Exceptions: Supply Without Consideration (Schedule I)
While the general rule is that "no consideration = no supply," the GST law identifies specific situations where a transaction is taxed even if no money changes hands. These catch-all provisions prevent tax evasion.
Under Schedule I of the CGST Act, the following activities are treated as supply even if made without consideration:
- Permanent transfer or disposal of business assets: Provided input tax credit has been availed on such assets. Example: A company donates old computers (on which it previously claimed ITC) to a charity.
- Supply between related persons or distinct persons: Supplying goods to a branch office in another state. Because the branches belong to the same entity but have different GSTINs, the transfer is a taxable supply.
- Supply between Principal and Agent: Goods sent by a principal to an agent (or vice versa) for the purpose of further sale.
- Import of services from a related person: If an Indian branch receives back-office services from its foreign parent company for free, it is still a supply.
Non-Supplies: What is Excluded? (Schedule III)

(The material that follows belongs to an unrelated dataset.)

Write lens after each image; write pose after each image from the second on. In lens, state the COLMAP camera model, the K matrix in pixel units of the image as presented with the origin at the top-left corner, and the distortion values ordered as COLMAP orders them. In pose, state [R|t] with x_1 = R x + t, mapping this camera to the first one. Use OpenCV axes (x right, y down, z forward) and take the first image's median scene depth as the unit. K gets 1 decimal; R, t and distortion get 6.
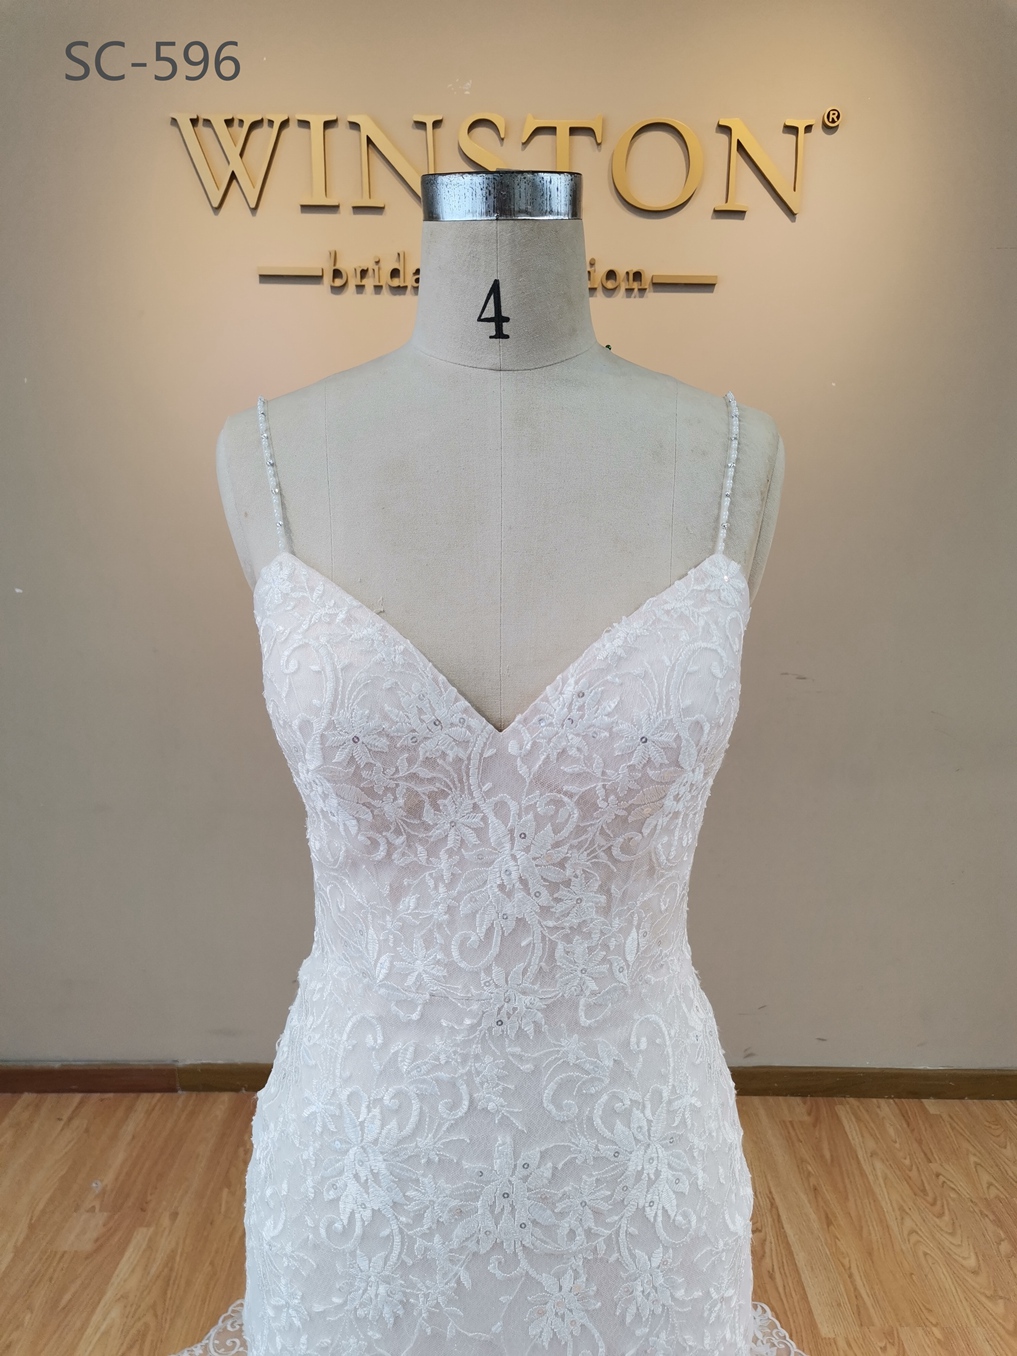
lens RADIAL K [[1011.0, 0, 524.9], [0, 1011.0, 661.8], [0, 0, 1]] dist [0.007105, -0.005354]
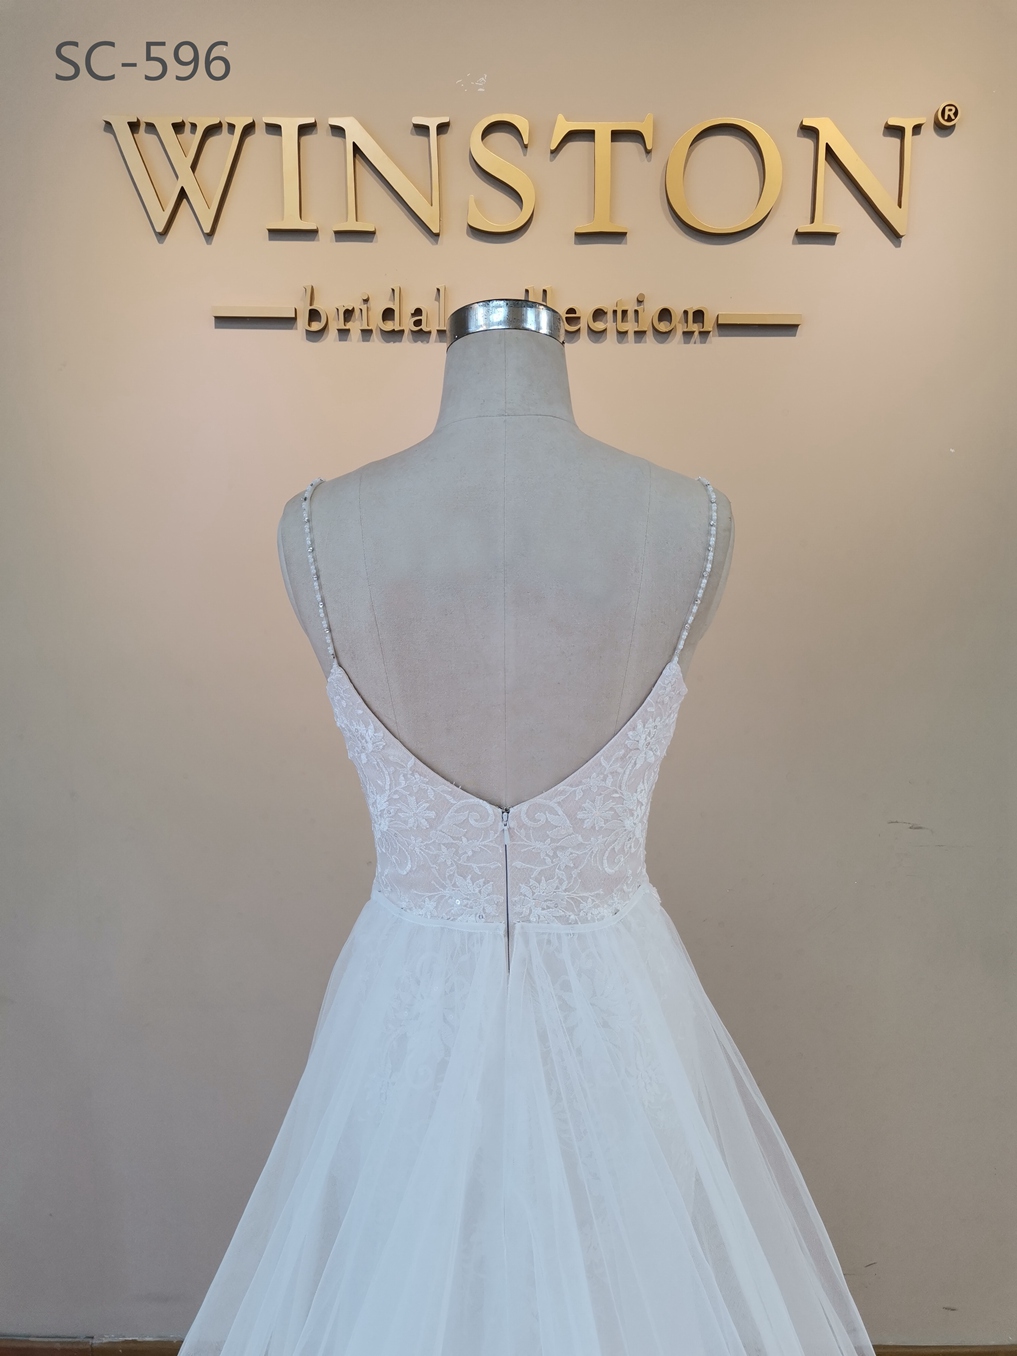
lens RADIAL K [[1011.0, 0, 517.8], [0, 1011.0, 672.2], [0, 0, 1]] dist [0.007105, -0.005354]
pose [[0.999890, -0.002531, -0.014625, -0.097891], [0.001314, 0.996581, -0.082609, -0.361291], [0.014784, 0.082580, 0.996475, 1.507739]]
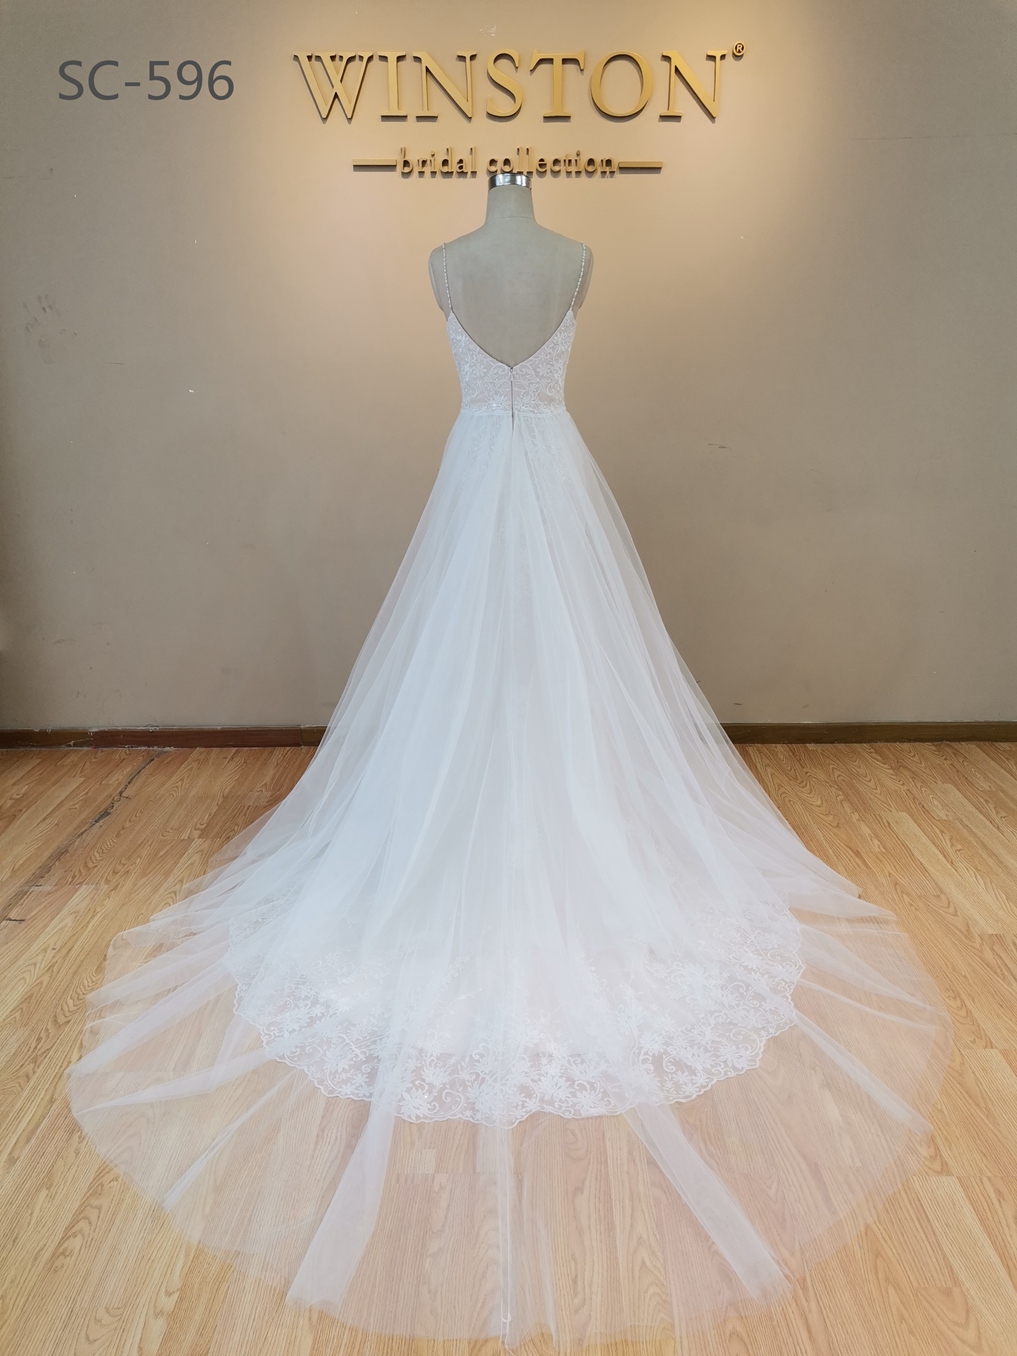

Just as Schedule I brings certain free transactions into the tax net, Schedule III explicitly keeps certain transactions out. These activities are neither a supply of goods nor a supply of services (often called "Negative List" items):
- Services by an employee to an employer: Provided they are in the course of employment (i.e., your salary is not subject to GST).
- Services by courts or tribunals.
- Functions performed by MPs, MLAs, etc.
- Sale of land and sale of completed building: Real estate (post-completion) is subject to Stamp Duty, not GST.
- Actionable claims: Other than lottery, betting, and gambling.
- Services of a funeral, burial, crematorium, or mortuary: Including transportation of the deceased.
Common Mistakes Beginners Make
- Ignoring Branch Transfers: Assuming that moving stock from your warehouse in Delhi to your retail shop in Haryana is not a sale and thus not subject to GST. Because they are in different states, they are "distinct persons," making the transfer a taxable supply requiring an IGST invoice.
- Confusing Personal vs Business Deals: A proprietor selling personal jewelry to buy business machinery. Only transactions in the furtherance of business attract GST. The sale of personal jewelry does not.
- Misinterpreting Barter Transactions: Believing that trading a service for a service without money means no GST is owed. Barter is explicitly defined as a supply, and GST must be calculated on the fair market value of the exchange.
Conclusion
The entire GST compliance structure—from raising invoices to claiming Input Tax Credit and filing returns—is activated solely when a "supply" occurs. By applying the test of "Goods/Services + Consideration + Business Purpose" (while keeping the Schedule I and Schedule III exceptions in mind), taxpayers can accurately identify their taxable events and avoid compliance pitfalls.